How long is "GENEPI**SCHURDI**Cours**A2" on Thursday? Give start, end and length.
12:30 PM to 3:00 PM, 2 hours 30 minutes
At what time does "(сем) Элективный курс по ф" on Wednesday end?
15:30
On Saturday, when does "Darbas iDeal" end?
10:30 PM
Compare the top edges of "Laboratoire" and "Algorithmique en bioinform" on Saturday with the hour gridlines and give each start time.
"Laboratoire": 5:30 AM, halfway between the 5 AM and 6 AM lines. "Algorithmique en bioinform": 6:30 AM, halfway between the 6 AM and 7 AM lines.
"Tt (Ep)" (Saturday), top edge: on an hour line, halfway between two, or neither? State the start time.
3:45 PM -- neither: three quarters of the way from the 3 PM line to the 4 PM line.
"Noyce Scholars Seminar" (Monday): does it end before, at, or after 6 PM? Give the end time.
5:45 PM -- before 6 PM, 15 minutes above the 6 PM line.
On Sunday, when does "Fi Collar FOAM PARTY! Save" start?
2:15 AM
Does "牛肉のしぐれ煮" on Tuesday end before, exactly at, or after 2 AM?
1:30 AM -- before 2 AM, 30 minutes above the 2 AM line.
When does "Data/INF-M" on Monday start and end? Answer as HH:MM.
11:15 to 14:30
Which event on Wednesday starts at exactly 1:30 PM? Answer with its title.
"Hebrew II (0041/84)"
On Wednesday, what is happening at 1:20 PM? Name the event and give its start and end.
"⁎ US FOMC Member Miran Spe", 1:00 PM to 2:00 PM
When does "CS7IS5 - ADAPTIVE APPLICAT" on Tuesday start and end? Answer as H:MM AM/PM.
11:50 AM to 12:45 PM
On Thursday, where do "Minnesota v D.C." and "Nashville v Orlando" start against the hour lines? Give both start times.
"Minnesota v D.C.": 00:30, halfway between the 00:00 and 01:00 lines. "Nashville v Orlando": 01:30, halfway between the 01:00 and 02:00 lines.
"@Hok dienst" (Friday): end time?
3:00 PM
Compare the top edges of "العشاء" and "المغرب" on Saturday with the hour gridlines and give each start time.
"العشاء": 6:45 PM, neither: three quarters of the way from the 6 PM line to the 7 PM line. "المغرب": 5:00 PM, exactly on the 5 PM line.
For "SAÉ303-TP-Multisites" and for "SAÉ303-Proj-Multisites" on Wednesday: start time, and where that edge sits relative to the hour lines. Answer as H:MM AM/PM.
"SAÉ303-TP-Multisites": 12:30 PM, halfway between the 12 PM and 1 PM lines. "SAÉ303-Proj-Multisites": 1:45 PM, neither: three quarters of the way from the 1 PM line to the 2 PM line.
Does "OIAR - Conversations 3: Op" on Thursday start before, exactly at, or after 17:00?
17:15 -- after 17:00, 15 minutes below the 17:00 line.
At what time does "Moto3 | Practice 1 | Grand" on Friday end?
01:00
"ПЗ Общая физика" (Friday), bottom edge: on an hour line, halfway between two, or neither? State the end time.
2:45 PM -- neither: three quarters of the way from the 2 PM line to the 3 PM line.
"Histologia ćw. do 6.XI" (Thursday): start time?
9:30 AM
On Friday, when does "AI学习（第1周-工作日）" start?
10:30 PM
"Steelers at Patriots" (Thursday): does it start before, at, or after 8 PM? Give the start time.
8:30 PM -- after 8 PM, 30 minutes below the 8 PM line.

### Required work
Copy out every row above word for word, with nothing changed.

### Output of the exercise
How long is "GENEPI**SCHURDI**Cours**A2" on Thursday? Give start, end and length.
12:30 PM to 3:00 PM, 2 hours 30 minutes
At what time does "(сем) Элективный курс по ф" on Wednesday end?
15:30
On Saturday, when does "Darbas iDeal" end?
10:30 PM
Compare the top edges of "Laboratoire" and "Algorithmique en bioinform" on Saturday with the hour gridlines and give each start time.
"Laboratoire": 5:30 AM, halfway between the 5 AM and 6 AM lines. "Algorithmique en bioinform": 6:30 AM, halfway between the 6 AM and 7 AM lines.
"Tt (Ep)" (Saturday), top edge: on an hour line, halfway between two, or neither? State the start time.
3:45 PM -- neither: three quarters of the way from the 3 PM line to the 4 PM line.
"Noyce Scholars Seminar" (Monday): does it end before, at, or after 6 PM? Give the end time.
5:45 PM -- before 6 PM, 15 minutes above the 6 PM line.
On Sunday, when does "Fi Collar FOAM PARTY! Save" start?
2:15 AM
Does "牛肉のしぐれ煮" on Tuesday end before, exactly at, or after 2 AM?
1:30 AM -- before 2 AM, 30 minutes above the 2 AM line.
When does "Data/INF-M" on Monday start and end? Answer as HH:MM.
11:15 to 14:30
Which event on Wednesday starts at exactly 1:30 PM? Answer with its title.
"Hebrew II (0041/84)"
On Wednesday, what is happening at 1:20 PM? Name the event and give its start and end.
"⁎ US FOMC Member Miran Spe", 1:00 PM to 2:00 PM
When does "CS7IS5 - ADAPTIVE APPLICAT" on Tuesday start and end? Answer as H:MM AM/PM.
11:50 AM to 12:45 PM
On Thursday, where do "Minnesota v D.C." and "Nashville v Orlando" start against the hour lines? Give both start times.
"Minnesota v D.C.": 00:30, halfway between the 00:00 and 01:00 lines. "Nashville v Orlando": 01:30, halfway between the 01:00 and 02:00 lines.
"@Hok dienst" (Friday): end time?
3:00 PM
Compare the top edges of "العشاء" and "المغرب" on Saturday with the hour gridlines and give each start time.
"العشاء": 6:45 PM, neither: three quarters of the way from the 6 PM line to the 7 PM line. "المغرب": 5:00 PM, exactly on the 5 PM line.
For "SAÉ303-TP-Multisites" and for "SAÉ303-Proj-Multisites" on Wednesday: start time, and where that edge sits relative to the hour lines. Answer as H:MM AM/PM.
"SAÉ303-TP-Multisites": 12:30 PM, halfway between the 12 PM and 1 PM lines. "SAÉ303-Proj-Multisites": 1:45 PM, neither: three quarters of the way from the 1 PM line to the 2 PM line.
Does "OIAR - Conversations 3: Op" on Thursday start before, exactly at, or after 17:00?
17:15 -- after 17:00, 15 minutes below the 17:00 line.
At what time does "Moto3 | Practice 1 | Grand" on Friday end?
01:00
"ПЗ Общая физика" (Friday), bottom edge: on an hour line, halfway between two, or neither? State the end time.
2:45 PM -- neither: three quarters of the way from the 2 PM line to the 3 PM line.
"Histologia ćw. do 6.XI" (Thursday): start time?
9:30 AM
On Friday, when does "AI学习（第1周-工作日）" start?
10:30 PM
"Steelers at Patriots" (Thursday): does it start before, at, or after 8 PM? Give the start time.
8:30 PM -- after 8 PM, 30 minutes below the 8 PM line.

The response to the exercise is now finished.